*** Begin section ***

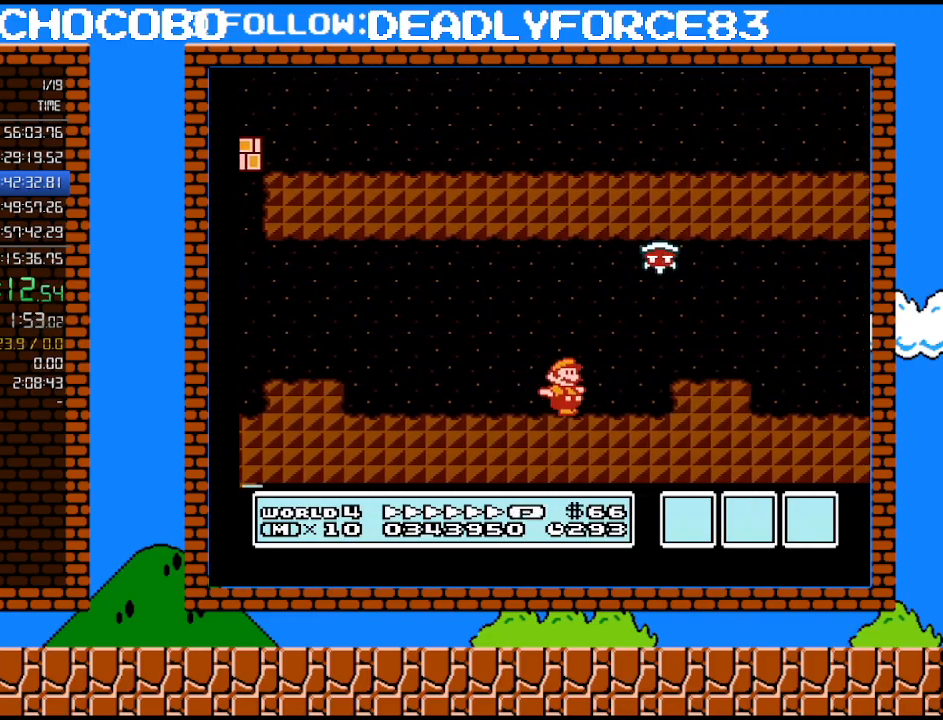
{"buttons": ["A", "B", "DPAD_RIGHT"], "events": [[67, "DPAD_UP", "down"], [100, "DPAD_UP", "up"], [133, "DPAD_DOWN", "down"], [167, "DPAD_RIGHT", "up"], [200, "A", "down"], [250, "DPAD_RIGHT", "down"], [450, "DPAD_DOWN", "up"]]}
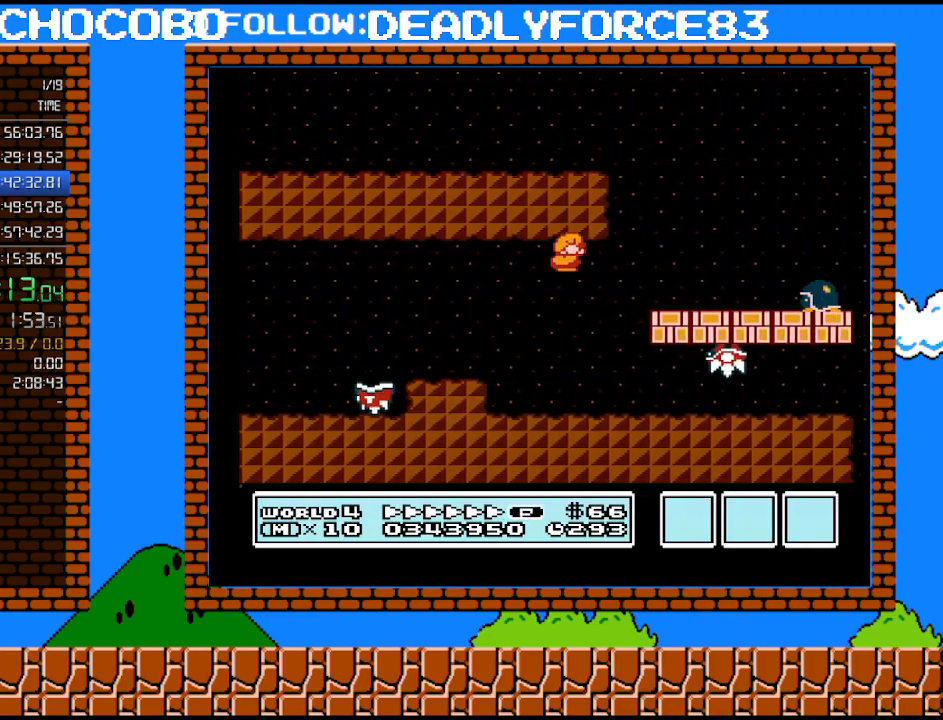
{"buttons": ["A", "B", "DPAD_RIGHT"], "events": [[167, "A", "up"], [283, "A", "down"]]}
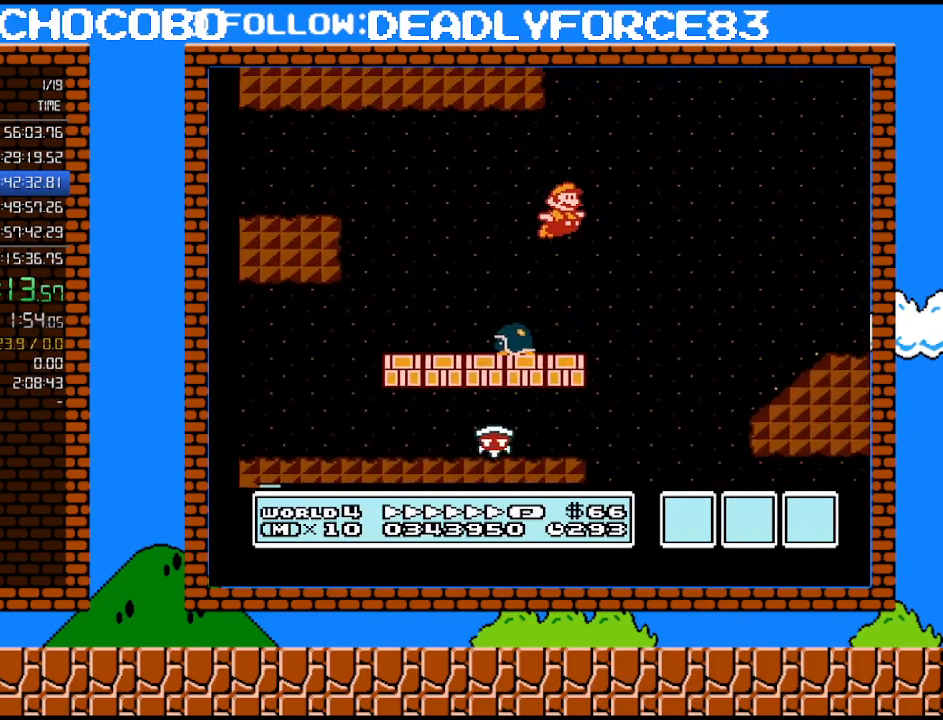
{"buttons": ["B", "DPAD_RIGHT"], "events": [[17, "A", "up"]]}
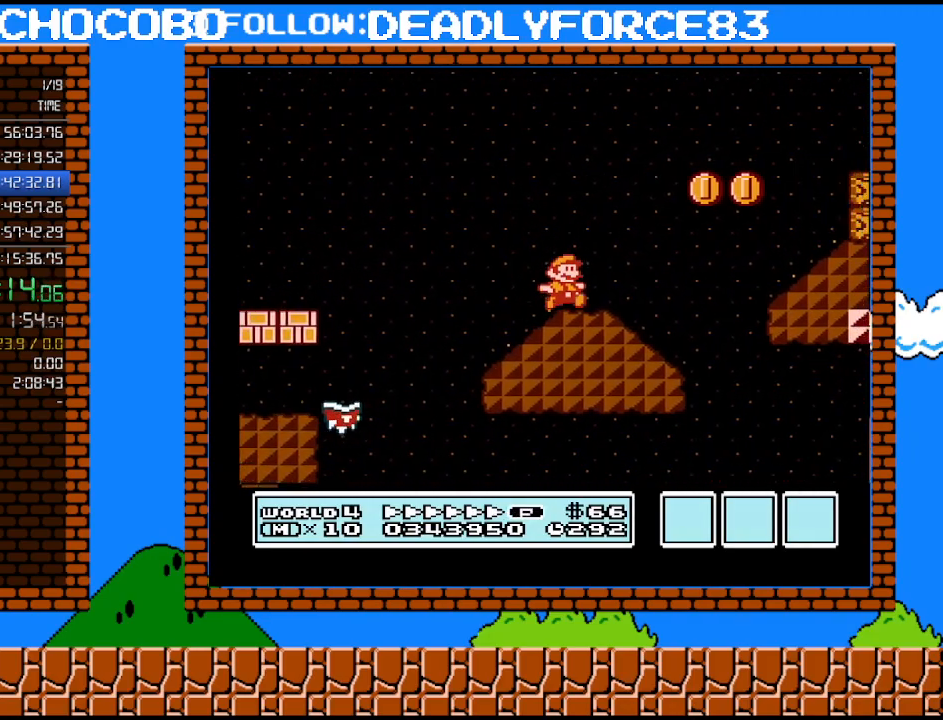
{"buttons": ["B", "DPAD_LEFT"], "events": [[100, "A", "down"], [100, "DPAD_UP", "down"], [383, "A", "up"], [383, "DPAD_UP", "up"], [450, "DPAD_RIGHT", "up"], [450, "DPAD_UP", "down"], [467, "DPAD_LEFT", "down"], [467, "DPAD_UP", "up"]]}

*** End section ***

Assignment » The answer should be the complete listing, set down exactly, without pictures.

Task solution »
{"buttons": ["A", "B", "DPAD_RIGHT"], "events": [[67, "DPAD_UP", "down"], [100, "DPAD_UP", "up"], [133, "DPAD_DOWN", "down"], [167, "DPAD_RIGHT", "up"], [200, "A", "down"], [250, "DPAD_RIGHT", "down"], [450, "DPAD_DOWN", "up"]]}
{"buttons": ["A", "B", "DPAD_RIGHT"], "events": [[167, "A", "up"], [283, "A", "down"]]}
{"buttons": ["B", "DPAD_RIGHT"], "events": [[17, "A", "up"]]}
{"buttons": ["B", "DPAD_LEFT"], "events": [[100, "A", "down"], [100, "DPAD_UP", "down"], [383, "A", "up"], [383, "DPAD_UP", "up"], [450, "DPAD_RIGHT", "up"], [450, "DPAD_UP", "down"], [467, "DPAD_LEFT", "down"], [467, "DPAD_UP", "up"]]}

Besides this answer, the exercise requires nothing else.